__PROBLEM STATEMENT__
Within the entries below, find the portion that opens with the line containing "right back paw: (132, 516)" and closes with the line containing "left front paw: (965, 649)". Retype that portion exactly and only.

__INPUT FOR THIS TASK__
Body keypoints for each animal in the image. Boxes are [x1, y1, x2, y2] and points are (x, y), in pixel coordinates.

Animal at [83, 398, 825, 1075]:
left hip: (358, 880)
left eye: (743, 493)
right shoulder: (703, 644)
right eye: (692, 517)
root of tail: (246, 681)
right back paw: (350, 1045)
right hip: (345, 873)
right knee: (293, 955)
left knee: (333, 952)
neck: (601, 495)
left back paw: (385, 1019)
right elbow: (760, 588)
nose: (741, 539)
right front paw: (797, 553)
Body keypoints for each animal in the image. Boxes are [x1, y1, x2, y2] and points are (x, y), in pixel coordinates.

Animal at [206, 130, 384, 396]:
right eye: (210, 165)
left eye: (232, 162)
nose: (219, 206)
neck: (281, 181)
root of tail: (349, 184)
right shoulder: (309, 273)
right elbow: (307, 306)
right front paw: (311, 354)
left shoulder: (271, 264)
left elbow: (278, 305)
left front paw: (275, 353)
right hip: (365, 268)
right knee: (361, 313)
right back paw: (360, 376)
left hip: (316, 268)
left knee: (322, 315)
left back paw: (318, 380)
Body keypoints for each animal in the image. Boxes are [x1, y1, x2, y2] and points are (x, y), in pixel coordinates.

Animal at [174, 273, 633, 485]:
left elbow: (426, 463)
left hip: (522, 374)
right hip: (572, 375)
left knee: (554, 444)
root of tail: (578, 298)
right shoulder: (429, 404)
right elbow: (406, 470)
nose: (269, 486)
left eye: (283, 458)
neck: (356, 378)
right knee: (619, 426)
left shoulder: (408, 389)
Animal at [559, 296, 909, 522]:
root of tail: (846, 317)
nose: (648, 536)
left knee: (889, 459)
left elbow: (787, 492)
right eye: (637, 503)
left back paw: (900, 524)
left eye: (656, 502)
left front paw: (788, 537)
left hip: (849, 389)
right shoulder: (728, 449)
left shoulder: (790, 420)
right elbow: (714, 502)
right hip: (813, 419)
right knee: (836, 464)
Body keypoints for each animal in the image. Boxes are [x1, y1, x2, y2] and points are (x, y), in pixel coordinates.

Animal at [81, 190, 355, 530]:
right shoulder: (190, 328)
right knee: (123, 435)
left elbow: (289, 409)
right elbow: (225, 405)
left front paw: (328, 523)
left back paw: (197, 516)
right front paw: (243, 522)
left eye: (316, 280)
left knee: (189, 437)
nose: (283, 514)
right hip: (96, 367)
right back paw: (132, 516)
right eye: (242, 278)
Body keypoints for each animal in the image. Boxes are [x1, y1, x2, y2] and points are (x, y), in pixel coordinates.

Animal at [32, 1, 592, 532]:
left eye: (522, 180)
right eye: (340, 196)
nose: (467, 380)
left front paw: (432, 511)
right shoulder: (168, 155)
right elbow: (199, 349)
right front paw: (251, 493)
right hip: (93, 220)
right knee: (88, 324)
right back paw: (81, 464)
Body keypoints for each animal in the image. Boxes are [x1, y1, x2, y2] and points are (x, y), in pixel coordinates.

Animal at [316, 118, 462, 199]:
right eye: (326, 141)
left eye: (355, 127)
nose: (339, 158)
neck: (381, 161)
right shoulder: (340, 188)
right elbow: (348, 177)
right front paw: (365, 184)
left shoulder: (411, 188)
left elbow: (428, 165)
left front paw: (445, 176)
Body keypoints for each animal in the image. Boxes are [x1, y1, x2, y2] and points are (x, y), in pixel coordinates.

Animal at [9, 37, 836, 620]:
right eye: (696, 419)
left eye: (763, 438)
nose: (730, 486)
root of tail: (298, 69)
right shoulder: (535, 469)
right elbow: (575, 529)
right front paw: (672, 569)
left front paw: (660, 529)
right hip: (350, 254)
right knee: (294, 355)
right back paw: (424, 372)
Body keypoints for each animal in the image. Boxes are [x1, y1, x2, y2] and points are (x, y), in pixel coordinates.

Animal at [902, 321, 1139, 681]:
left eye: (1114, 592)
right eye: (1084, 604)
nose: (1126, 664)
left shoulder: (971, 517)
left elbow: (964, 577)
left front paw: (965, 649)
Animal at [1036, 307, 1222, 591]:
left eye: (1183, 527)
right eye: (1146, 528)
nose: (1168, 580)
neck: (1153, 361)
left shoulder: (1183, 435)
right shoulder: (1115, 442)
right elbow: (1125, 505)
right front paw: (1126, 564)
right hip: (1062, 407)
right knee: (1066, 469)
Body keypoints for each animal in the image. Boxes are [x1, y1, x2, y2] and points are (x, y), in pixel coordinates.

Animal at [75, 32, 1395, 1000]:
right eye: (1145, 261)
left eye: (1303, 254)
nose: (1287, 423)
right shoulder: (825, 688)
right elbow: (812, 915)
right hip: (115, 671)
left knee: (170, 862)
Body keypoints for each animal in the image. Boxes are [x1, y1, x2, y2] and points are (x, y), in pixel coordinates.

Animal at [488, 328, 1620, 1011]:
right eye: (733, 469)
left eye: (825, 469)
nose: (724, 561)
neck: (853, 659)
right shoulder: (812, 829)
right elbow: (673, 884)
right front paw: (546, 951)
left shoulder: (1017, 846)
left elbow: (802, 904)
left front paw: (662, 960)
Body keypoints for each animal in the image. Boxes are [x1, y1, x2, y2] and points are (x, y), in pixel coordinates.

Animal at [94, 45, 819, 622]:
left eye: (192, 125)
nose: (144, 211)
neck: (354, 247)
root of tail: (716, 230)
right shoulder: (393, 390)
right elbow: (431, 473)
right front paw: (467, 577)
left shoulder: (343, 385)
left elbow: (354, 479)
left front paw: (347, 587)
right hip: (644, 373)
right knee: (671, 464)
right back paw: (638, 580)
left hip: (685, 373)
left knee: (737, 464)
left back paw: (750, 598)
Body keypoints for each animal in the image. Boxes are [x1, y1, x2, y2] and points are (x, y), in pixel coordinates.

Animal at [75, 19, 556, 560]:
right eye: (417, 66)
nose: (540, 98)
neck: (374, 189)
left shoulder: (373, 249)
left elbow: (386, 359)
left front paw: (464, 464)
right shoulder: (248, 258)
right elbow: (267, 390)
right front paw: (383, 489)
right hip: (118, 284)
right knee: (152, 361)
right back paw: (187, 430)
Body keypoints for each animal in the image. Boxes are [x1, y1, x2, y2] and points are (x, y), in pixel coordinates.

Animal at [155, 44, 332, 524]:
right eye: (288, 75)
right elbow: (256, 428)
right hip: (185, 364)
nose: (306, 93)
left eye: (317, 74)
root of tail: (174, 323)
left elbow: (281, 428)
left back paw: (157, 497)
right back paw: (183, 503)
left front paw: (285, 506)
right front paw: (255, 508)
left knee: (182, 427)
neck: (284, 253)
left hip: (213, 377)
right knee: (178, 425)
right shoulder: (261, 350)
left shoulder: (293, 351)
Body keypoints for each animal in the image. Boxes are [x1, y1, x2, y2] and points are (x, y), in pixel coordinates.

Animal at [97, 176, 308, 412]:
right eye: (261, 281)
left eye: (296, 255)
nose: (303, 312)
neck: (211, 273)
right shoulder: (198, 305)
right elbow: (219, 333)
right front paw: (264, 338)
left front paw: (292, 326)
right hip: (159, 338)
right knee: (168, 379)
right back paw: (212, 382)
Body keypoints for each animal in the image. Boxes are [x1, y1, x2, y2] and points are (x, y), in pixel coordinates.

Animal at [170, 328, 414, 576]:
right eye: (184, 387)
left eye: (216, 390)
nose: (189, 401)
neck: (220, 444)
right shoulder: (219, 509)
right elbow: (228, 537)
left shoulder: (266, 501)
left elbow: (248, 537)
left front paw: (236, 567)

__WRITTEN RESPONSE__
right back paw: (132, 516)
right eye: (242, 278)
Body keypoints for each animal in the image. Boxes are [x1, y1, x2, y2] and points are (x, y), in pixel coordinates.

Animal at [32, 1, 592, 532]:
left eye: (522, 180)
right eye: (340, 196)
nose: (467, 380)
left front paw: (432, 511)
right shoulder: (168, 155)
right elbow: (199, 349)
right front paw: (251, 493)
right hip: (93, 220)
right knee: (88, 324)
right back paw: (81, 464)
Body keypoints for each animal in the image. Boxes are [x1, y1, x2, y2] and points are (x, y), in pixel coordinates.

Animal at [316, 118, 462, 199]:
right eye: (326, 141)
left eye: (355, 127)
nose: (339, 158)
neck: (381, 161)
right shoulder: (340, 188)
right elbow: (348, 177)
right front paw: (365, 184)
left shoulder: (411, 188)
left elbow: (428, 165)
left front paw: (445, 176)
Body keypoints for each animal in the image. Boxes are [x1, y1, x2, y2] and points are (x, y), in pixel coordinates.

Animal at [9, 37, 836, 620]:
right eye: (696, 419)
left eye: (763, 438)
nose: (730, 486)
root of tail: (298, 69)
right shoulder: (535, 469)
right elbow: (575, 529)
right front paw: (672, 569)
left front paw: (660, 529)
right hip: (350, 254)
right knee: (294, 355)
right back paw: (424, 372)
Body keypoints for each animal in the image. Boxes are [x1, y1, x2, y2] and points are (x, y), in pixel coordinates.

Animal at [902, 321, 1139, 681]:
left eye: (1114, 592)
right eye: (1084, 604)
nose: (1126, 664)
left shoulder: (971, 517)
left elbow: (964, 577)
left front paw: (965, 649)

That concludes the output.